Samavati Navid, Velec Michael, Brock Kristy K
Institute of Biomaterials and Biomedical Engineering, University of Toronto, Toronto, Ontario M5G 2M9, Canada.
Institute of Medical Science, University of Toronto, Toronto, Ontario M5S 1A8, Canada.
Med Phys. 2016 Jan;43(1):233. doi: 10.1118/1.4938412.
Deformable image registration (DIR) plays an important role in dose accumulation, such as incorporating breathing motion into the accumulation of the delivered dose based on daily 4DCBCT images. However, it is not yet well understood how the uncertainties associated with DIR methods affect the dose calculations and resulting clinical metrics. The purpose of this study is to evaluate the impact of DIR uncertainty on the clinical metrics derived from its use in dose accumulation.
A biomechanical model based DIR method and a biomechanical-intensity-based hybrid method, which reduced the average registration error by 1.6 mm, were applied to ten lung cancer patients. A clinically relevant dose parameter [minimum dose to 0.5 cm(3) (Dmin)] was calculated for three dose scenarios using both algorithms. Dose scenarios included static (no breathing motion), predicted (breathing motion at the time of planning), and total accumulated (interfraction breathing motion). The relationship between the dose parameter and a combination of DIR uncertainty metrics, tumor volume, and dose heterogeneity of the plan was investigated.

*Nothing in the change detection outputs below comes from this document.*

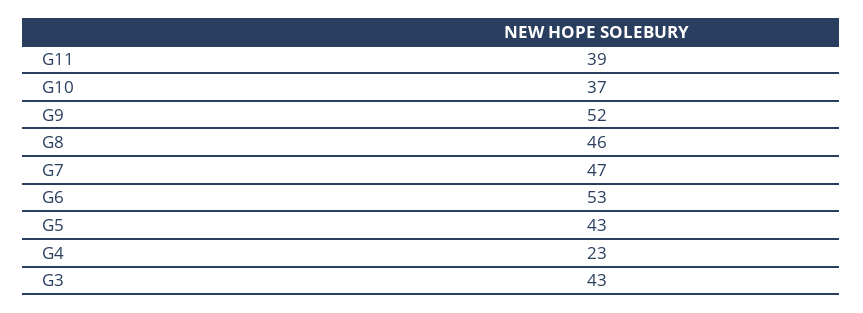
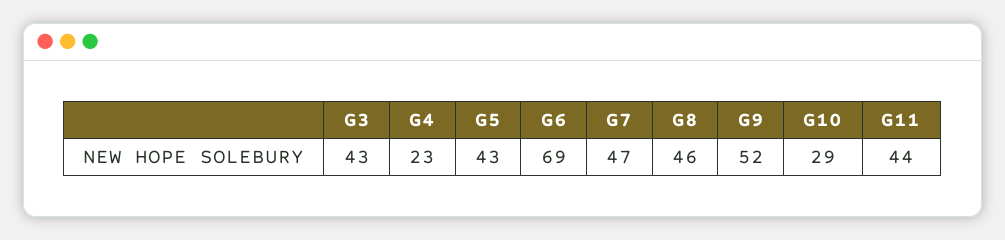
  {
-   "G11": 39,
+   "G11": 44,
-   "G10": 37,
+   "G10": 29,
    "G9": 52,
    "G8": 46,
    "G7": 47,
-   "G6": 53,
+   "G6": 69,
    "G5": 43,
    "G4": 23,
    "G3": 43
  }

Depending on the dose heterogeneity, tumor volume, and DIR uncertainty, in over 50% of the patients, differences greater than 1.0 Gy were observed in the Dmin of the tumor in the static dose calculation on exhale phase of the 4DCT. Such differences were due to the errors in propagating the tumor contours from the reference planning 4DCT phase onto a subsequent 4DCT phase using each DIR algorithm and calculating the dose on that phase. The differences in predicted dose were more subtle when breathing motion was modeled explicitly at the time of planning with only one patient exhibiting a greater than 1.0 Gy difference in Dmin. Dmin differences of up to 2.5 Gy were found in the total accumulated delivered dose due to difference in quantifying the interfraction variations. Such dose uncertainties could potentially be clinically significant.
Reductions in average uncertainty in DIR algorithms by 1.6 mm may have a clinically significant impact on the decision-making metrics used in dose planning and dose accumulation assessment.
可变形图像配准(DIR)在剂量累积中起着重要作用,例如将呼吸运动纳入基于每日4D CBCT图像的已交付剂量累积中。然而,与DIR方法相关的不确定性如何影响剂量计算和由此产生的临床指标,目前尚未得到充分理解。本研究的目的是评估DIR不确定性对其在剂量累积中使用所衍生的临床指标的影响。
将基于生物力学模型的DIR方法和基于生物力学-强度的混合方法应用于10例肺癌患者,该混合方法将平均配准误差降低了1.6毫米。使用这两种算法针对三种剂量方案计算了一个临床相关剂量参数[0.5 cm³的最小剂量(Dmin)]。剂量方案包括静态(无呼吸运动)、预测(计划时的呼吸运动)和总累积(分次间呼吸运动)。研究了剂量参数与DIR不确定性指标、肿瘤体积和计划的剂量异质性组合之间的关系。
根据剂量异质性、肿瘤体积和DIR不确定性,在超过50%的患者中,在4DCT呼气期的静态剂量计算中,肿瘤的Dmin观察到大于1.0 Gy的差异。这种差异是由于使用每种DIR算法将肿瘤轮廓从参考计划4DCT阶段传播到后续4DCT阶段并在该阶段计算剂量时的误差所致。当在计划时明确模拟呼吸运动时,预测剂量的差异更为细微,只有一名患者的Dmin差异大于1.0 Gy。由于在量化分次间变化方面存在差异,在总累积交付剂量中发现Dmin差异高达2.5 Gy。这种剂量不确定性可能具有临床意义。
DIR算法平均不确定性降低1.6毫米可能对剂量计划和剂量累积评估中使用的决策指标产生临床显著影响。